> **EXCERPTED RECORDS**
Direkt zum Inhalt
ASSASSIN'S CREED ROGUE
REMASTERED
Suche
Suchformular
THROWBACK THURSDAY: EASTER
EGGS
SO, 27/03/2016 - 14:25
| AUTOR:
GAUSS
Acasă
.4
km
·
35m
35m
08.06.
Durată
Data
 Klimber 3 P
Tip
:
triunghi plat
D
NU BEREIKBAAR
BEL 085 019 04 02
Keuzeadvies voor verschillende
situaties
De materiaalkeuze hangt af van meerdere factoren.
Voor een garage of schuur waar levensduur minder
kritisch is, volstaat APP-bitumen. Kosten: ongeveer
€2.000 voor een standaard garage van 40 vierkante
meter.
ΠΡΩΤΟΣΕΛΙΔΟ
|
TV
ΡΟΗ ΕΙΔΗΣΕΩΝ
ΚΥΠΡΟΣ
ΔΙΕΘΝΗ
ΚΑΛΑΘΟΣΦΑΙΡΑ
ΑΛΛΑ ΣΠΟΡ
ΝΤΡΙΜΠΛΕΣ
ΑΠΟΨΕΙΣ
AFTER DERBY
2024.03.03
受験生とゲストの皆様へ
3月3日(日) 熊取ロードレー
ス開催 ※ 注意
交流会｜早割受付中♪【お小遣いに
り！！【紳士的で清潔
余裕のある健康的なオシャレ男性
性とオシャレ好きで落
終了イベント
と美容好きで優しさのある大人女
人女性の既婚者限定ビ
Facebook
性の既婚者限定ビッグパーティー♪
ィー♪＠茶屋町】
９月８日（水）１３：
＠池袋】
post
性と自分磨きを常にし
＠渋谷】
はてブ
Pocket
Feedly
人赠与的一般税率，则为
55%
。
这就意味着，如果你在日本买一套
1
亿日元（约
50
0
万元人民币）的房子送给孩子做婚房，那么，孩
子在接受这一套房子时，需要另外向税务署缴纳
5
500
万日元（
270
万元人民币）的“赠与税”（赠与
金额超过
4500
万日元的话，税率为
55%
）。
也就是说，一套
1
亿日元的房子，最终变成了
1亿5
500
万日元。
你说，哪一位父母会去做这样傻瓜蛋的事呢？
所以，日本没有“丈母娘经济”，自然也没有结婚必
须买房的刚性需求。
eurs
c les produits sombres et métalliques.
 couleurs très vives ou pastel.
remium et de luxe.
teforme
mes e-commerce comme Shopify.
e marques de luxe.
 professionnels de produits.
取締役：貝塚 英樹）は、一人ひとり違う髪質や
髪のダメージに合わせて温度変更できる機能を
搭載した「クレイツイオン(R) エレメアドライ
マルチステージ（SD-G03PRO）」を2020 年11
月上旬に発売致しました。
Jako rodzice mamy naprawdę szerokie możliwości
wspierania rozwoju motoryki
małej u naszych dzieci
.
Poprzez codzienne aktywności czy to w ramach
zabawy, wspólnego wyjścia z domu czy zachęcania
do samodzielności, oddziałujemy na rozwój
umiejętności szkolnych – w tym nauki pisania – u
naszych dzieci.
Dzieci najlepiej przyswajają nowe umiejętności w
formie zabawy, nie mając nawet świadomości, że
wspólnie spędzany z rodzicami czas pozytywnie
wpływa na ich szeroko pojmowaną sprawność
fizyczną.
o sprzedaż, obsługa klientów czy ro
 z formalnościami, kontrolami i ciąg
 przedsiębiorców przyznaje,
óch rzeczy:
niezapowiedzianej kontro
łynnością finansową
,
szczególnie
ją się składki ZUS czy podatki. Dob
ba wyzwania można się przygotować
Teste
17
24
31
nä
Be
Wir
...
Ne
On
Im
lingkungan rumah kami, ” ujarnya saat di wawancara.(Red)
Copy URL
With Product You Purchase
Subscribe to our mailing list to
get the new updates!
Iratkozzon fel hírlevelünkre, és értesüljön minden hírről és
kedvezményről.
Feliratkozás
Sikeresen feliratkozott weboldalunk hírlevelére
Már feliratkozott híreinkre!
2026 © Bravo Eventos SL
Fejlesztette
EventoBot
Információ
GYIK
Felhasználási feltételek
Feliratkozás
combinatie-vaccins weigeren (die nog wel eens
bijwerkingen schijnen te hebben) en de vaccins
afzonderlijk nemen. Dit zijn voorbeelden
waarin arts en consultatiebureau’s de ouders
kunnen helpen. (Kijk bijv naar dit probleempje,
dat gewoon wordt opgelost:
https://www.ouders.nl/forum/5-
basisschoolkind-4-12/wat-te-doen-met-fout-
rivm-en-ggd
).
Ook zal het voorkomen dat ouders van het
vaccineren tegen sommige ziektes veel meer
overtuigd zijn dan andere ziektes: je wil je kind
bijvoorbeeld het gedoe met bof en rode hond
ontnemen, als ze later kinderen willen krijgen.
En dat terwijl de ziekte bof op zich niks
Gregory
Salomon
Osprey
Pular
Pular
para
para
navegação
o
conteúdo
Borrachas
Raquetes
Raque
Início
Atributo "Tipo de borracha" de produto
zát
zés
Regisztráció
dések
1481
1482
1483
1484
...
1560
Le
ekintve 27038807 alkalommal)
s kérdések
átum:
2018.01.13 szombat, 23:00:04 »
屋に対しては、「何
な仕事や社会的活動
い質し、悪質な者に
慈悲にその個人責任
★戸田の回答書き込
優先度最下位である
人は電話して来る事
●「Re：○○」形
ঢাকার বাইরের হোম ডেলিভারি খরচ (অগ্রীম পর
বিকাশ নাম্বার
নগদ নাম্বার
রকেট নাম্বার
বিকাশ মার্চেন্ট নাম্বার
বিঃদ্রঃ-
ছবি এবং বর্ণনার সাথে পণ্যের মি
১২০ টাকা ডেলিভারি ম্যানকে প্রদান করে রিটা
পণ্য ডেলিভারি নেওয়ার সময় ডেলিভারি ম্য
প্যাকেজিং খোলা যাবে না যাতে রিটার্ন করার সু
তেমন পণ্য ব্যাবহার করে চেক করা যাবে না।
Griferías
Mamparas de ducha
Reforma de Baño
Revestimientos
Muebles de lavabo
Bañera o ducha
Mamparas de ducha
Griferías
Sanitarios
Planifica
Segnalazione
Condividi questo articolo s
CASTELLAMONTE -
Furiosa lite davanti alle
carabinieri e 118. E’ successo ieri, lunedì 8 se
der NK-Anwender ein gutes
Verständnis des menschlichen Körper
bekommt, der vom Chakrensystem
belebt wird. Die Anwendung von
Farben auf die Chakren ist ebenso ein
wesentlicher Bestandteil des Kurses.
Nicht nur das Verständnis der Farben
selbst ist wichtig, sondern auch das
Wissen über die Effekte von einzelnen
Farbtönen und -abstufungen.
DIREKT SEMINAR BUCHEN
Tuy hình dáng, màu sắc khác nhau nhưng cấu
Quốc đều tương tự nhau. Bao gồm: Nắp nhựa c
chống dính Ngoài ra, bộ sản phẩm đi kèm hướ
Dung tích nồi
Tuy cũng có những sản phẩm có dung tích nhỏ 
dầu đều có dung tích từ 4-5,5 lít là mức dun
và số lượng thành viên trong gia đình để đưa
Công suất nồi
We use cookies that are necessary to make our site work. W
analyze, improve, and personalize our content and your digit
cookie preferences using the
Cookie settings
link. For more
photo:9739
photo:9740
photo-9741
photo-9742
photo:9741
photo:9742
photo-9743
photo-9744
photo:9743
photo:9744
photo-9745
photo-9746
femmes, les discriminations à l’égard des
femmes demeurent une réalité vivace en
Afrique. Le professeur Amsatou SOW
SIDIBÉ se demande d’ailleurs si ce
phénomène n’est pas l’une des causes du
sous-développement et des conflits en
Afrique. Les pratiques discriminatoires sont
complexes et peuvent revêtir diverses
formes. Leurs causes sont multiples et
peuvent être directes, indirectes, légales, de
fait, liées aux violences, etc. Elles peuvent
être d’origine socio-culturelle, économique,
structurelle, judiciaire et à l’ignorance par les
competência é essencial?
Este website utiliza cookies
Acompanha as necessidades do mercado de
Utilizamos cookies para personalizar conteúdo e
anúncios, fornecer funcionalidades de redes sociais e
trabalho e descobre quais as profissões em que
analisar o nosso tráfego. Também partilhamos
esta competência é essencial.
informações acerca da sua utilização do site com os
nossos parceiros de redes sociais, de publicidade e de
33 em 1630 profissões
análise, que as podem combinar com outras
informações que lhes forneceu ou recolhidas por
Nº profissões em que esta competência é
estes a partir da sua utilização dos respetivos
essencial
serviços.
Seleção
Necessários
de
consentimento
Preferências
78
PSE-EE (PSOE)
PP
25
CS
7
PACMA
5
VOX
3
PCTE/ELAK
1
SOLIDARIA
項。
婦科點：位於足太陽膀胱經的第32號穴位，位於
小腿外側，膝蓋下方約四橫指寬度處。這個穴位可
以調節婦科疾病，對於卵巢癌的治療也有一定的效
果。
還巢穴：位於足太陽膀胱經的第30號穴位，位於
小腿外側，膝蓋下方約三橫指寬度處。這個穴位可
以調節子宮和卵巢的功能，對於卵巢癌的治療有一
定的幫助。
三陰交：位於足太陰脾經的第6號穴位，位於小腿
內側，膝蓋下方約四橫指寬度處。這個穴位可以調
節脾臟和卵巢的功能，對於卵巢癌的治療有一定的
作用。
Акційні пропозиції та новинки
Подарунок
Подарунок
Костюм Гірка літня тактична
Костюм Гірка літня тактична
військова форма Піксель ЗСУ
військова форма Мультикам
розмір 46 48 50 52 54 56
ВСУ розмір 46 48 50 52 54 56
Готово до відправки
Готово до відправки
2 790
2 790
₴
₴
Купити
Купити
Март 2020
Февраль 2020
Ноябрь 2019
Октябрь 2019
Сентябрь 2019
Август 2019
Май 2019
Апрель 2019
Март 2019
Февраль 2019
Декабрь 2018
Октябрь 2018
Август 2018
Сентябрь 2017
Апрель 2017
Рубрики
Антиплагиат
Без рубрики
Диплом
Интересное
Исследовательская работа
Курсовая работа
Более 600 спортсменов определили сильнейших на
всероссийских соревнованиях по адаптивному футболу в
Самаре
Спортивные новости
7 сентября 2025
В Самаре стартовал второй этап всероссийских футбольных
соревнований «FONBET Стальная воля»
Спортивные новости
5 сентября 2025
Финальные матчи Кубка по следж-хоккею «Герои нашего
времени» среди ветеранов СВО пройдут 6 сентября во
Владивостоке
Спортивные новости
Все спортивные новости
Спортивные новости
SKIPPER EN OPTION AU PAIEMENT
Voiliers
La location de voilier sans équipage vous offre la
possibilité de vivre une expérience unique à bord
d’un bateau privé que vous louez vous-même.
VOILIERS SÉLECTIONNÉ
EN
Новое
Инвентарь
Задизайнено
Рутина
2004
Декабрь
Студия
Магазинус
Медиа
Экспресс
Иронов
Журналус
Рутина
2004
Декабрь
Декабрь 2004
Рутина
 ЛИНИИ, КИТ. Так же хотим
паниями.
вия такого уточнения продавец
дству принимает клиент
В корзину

> **EXERCISE DETAILS**
Begin with the line that has "BEL 085 019 04 02" in the listing above and end after the line that has "万元人民币）的房子送给孩子做婚房，那么，孩"; output those lines exactly.

> **OUTPUT OF THE EXERCISE**
BEL 085 019 04 02
Keuzeadvies voor verschillende
situaties
De materiaalkeuze hangt af van meerdere factoren.
Voor een garage of schuur waar levensduur minder
kritisch is, volstaat APP-bitumen. Kosten: ongeveer
€2.000 voor een standaard garage van 40 vierkante
meter.
ΠΡΩΤΟΣΕΛΙΔΟ
|
TV
ΡΟΗ ΕΙΔΗΣΕΩΝ
ΚΥΠΡΟΣ
ΔΙΕΘΝΗ
ΚΑΛΑΘΟΣΦΑΙΡΑ
ΑΛΛΑ ΣΠΟΡ
ΝΤΡΙΜΠΛΕΣ
ΑΠΟΨΕΙΣ
AFTER DERBY
2024.03.03
受験生とゲストの皆様へ
3月3日(日) 熊取ロードレー
ス開催 ※ 注意
交流会｜早割受付中♪【お小遣いに
り！！【紳士的で清潔
余裕のある健康的なオシャレ男性
性とオシャレ好きで落
終了イベント
と美容好きで優しさのある大人女
人女性の既婚者限定ビ
Facebook
性の既婚者限定ビッグパーティー♪
ィー♪＠茶屋町】
９月８日（水）１３：
＠池袋】
post
性と自分磨きを常にし
＠渋谷】
はてブ
Pocket
Feedly
人赠与的一般税率，则为
55%
。
这就意味着，如果你在日本买一套
1
亿日元（约
50
0
万元人民币）的房子送给孩子做婚房，那么，孩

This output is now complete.